=== QUOTED PASSAGE ===

You see, tonight I have picked up a book. Not any book. Really just by chance. A book on a shelf of which many shelves and books exist in the household. Mountains, really. Why this one, probably because I knew nothing about the character. Nonfiction. Something tragic.

Love always draws me close- I want to understand it better. I don’t currently. But a sequence of words regarding love stopped me harshly. And honestly. And I think the word I was thinking of was simply just puny. But punitive sounds more complex, ha. Well, they’re not the same.

Puny is the word to describe the way I have recently loved. Other words- weak, feeble, limp, restricted, insufficient, fear-filled, incapable, pygmy, hiding, complacent, prideful, apathetic.

There’s no use in life to hiding. When my world becomes so small that I’m the center, that complete or even partial control of my life resides in… me… I’ve found that my use for life itself radically diminishes. I wonder often why things feel so… boring? Perhaps it’s because you’re hiding, dear.

Only following into situations that have been pre-conceived as non-threats, controlled social situations, comfort, limited dissonance… those are like my jam, you know. But in the heart of that, things are quite boring. Not saying we should prefer disagreement to beauty, rest, peace, grace, desire, love. But just saying that I am officially convinced we are not created to run away when their perilous opposites come calling. There’s really no right to do so once we know the Creator’s love.        

What started it all was a conversation between two people who love each other.

=== SUPPLIED DATA ===

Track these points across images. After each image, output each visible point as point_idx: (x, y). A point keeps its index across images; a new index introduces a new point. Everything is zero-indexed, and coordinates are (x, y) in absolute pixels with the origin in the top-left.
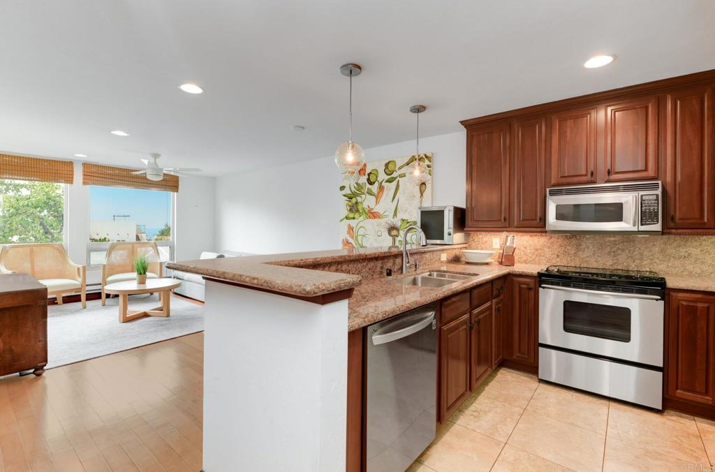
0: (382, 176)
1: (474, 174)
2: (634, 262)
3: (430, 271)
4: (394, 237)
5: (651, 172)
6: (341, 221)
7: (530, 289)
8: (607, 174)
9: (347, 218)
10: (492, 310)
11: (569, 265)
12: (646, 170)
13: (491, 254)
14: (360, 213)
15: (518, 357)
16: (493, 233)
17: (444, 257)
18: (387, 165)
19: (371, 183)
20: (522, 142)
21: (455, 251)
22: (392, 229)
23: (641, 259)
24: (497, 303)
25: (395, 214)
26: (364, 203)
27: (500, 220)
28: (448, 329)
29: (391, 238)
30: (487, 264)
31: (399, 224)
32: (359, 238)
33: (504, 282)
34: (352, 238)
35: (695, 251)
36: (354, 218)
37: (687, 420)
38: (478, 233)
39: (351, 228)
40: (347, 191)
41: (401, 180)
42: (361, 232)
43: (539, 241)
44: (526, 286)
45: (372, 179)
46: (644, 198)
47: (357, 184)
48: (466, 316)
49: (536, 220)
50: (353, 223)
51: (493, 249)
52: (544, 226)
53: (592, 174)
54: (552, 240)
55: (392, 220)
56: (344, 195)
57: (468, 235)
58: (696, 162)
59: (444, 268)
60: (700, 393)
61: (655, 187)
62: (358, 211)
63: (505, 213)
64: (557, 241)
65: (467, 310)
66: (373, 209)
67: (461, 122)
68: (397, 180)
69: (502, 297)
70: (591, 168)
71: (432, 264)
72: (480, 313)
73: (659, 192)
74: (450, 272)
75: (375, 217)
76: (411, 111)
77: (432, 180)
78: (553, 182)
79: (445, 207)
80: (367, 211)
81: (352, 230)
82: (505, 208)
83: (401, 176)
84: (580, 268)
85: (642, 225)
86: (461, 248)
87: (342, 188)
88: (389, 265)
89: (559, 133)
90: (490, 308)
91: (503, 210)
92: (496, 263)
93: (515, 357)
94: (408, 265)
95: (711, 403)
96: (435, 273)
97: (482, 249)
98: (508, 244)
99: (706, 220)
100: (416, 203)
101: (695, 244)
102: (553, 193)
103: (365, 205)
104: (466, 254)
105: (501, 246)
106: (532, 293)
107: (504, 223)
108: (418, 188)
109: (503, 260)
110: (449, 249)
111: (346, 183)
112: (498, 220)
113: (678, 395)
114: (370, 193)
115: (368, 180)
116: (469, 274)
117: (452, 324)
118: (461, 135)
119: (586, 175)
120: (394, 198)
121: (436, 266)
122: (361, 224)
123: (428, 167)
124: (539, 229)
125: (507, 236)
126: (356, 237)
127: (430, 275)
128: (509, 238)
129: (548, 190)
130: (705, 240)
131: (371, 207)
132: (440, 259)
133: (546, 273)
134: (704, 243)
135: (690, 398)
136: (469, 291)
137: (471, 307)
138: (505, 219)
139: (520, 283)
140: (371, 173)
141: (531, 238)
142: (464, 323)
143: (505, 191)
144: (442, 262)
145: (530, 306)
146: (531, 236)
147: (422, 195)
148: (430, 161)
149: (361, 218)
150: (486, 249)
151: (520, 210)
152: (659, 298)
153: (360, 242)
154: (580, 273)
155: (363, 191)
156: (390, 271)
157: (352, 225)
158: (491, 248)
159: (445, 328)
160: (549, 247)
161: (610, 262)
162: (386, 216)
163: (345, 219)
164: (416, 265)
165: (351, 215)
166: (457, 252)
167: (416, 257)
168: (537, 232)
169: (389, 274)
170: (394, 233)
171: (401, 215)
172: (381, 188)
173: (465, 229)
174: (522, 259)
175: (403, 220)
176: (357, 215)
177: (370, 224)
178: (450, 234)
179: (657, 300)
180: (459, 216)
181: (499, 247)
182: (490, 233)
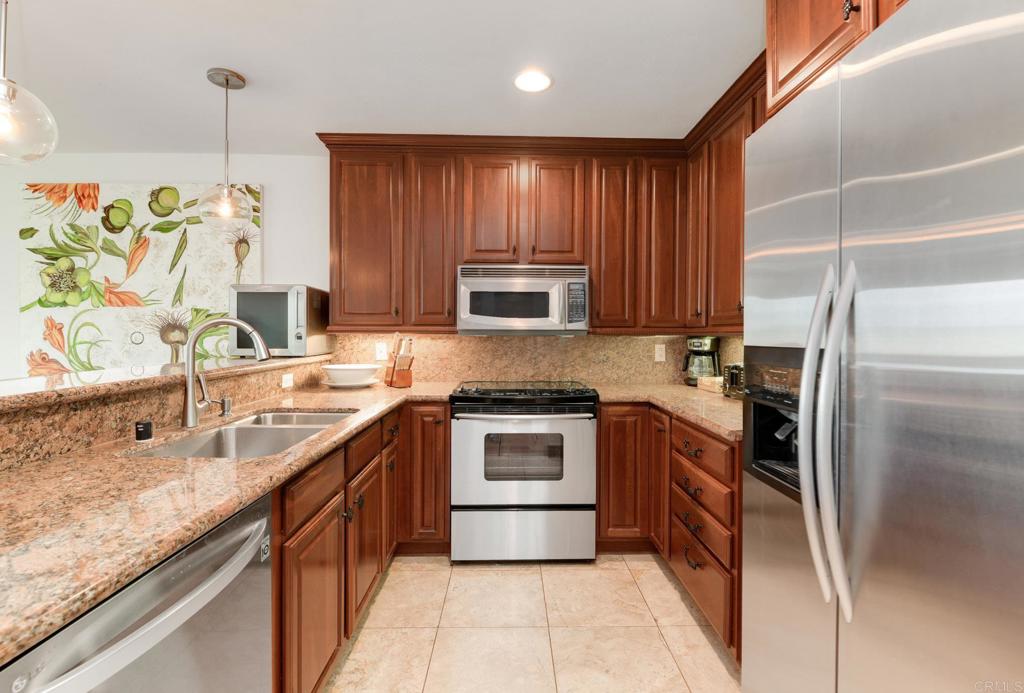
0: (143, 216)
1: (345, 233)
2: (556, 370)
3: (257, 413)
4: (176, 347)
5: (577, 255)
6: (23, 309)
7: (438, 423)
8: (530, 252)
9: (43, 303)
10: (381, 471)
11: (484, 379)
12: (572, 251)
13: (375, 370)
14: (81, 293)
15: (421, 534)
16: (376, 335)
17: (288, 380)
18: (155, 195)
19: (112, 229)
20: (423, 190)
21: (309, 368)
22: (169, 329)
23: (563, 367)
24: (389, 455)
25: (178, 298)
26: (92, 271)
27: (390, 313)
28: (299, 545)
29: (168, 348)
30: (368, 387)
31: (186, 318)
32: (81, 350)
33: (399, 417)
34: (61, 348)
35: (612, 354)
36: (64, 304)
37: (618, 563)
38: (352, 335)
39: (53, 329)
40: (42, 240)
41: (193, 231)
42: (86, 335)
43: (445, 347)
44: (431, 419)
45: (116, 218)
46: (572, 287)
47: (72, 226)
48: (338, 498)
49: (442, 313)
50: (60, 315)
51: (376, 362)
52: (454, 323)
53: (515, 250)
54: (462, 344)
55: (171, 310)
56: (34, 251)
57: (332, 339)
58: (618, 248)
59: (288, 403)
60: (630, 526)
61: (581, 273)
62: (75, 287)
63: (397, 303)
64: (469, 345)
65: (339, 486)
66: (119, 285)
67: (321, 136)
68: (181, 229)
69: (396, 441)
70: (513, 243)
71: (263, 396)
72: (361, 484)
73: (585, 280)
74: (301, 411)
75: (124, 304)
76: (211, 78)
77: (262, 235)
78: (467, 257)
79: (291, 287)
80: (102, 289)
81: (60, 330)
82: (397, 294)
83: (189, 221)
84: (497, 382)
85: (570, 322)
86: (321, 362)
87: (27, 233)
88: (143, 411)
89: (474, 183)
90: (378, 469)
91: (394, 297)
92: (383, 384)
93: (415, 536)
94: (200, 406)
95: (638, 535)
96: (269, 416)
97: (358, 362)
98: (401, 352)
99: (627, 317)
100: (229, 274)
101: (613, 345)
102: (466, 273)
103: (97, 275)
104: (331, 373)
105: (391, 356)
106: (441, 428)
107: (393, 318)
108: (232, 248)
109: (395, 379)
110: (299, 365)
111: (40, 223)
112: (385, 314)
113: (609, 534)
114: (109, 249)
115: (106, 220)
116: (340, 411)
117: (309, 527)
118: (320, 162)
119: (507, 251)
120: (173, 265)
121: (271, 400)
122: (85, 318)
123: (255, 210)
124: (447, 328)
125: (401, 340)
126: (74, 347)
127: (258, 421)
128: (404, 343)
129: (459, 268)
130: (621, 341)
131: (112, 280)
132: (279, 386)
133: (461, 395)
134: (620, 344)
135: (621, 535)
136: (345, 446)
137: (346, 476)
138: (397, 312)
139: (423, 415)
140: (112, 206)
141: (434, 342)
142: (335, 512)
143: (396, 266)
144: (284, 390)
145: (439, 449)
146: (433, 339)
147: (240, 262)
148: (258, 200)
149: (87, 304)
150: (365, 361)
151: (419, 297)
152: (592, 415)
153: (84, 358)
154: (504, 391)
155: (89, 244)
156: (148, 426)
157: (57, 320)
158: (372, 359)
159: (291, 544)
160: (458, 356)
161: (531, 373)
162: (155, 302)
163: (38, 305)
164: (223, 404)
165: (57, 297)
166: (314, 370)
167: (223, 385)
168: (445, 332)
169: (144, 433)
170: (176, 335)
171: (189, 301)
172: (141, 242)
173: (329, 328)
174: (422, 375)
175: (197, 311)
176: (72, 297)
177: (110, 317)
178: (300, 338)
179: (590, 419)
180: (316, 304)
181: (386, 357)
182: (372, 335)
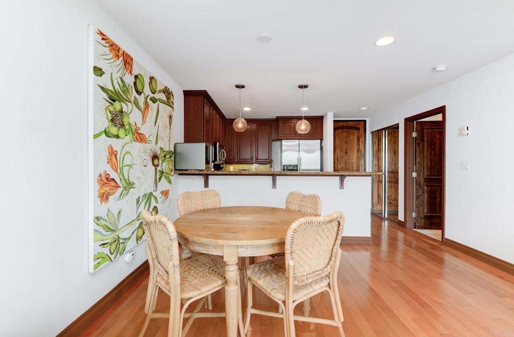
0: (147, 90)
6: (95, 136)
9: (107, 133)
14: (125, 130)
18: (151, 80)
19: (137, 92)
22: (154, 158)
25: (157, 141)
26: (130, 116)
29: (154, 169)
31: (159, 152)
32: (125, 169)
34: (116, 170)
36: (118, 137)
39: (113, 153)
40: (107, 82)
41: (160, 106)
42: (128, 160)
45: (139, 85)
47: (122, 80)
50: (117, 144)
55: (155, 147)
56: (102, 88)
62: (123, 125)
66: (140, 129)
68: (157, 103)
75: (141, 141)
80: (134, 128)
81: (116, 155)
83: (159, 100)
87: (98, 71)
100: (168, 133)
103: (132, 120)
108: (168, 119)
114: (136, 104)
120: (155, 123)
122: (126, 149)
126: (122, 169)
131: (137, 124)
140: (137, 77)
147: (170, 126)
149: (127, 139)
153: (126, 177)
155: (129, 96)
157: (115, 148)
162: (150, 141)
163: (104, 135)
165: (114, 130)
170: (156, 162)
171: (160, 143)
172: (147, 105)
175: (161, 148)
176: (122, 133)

===

§ EXERCISE INSTRUCTIONS
a - Using the passage on love, decide whether each statement agrees with it: (i) the book picked up that night was nonfiction; (ii) the writer treats "puny" and "punitive" as meaning the same thing; (iii) the writer chose the book for what was already known about its character. Answer yes or no for each, and quote the deciding words.
b - Display every line of the entries that contains the string "Everything", matching case exactly.

§ SOLUTIONS BELOW
a -
(i) Yes: "Nonfiction."
(ii) No: "Well, they’re not the same."
(iii) No: "Why this one, probably because I knew nothing about the character."

b -
Track these points across images. After each image, output each visible point as point_idx: (x, y). A point keeps its index across images; a new index introduces a new point. Everything is zero-indexed, and coordinates are (x, y) in absolute pixels with the origin in the top-left.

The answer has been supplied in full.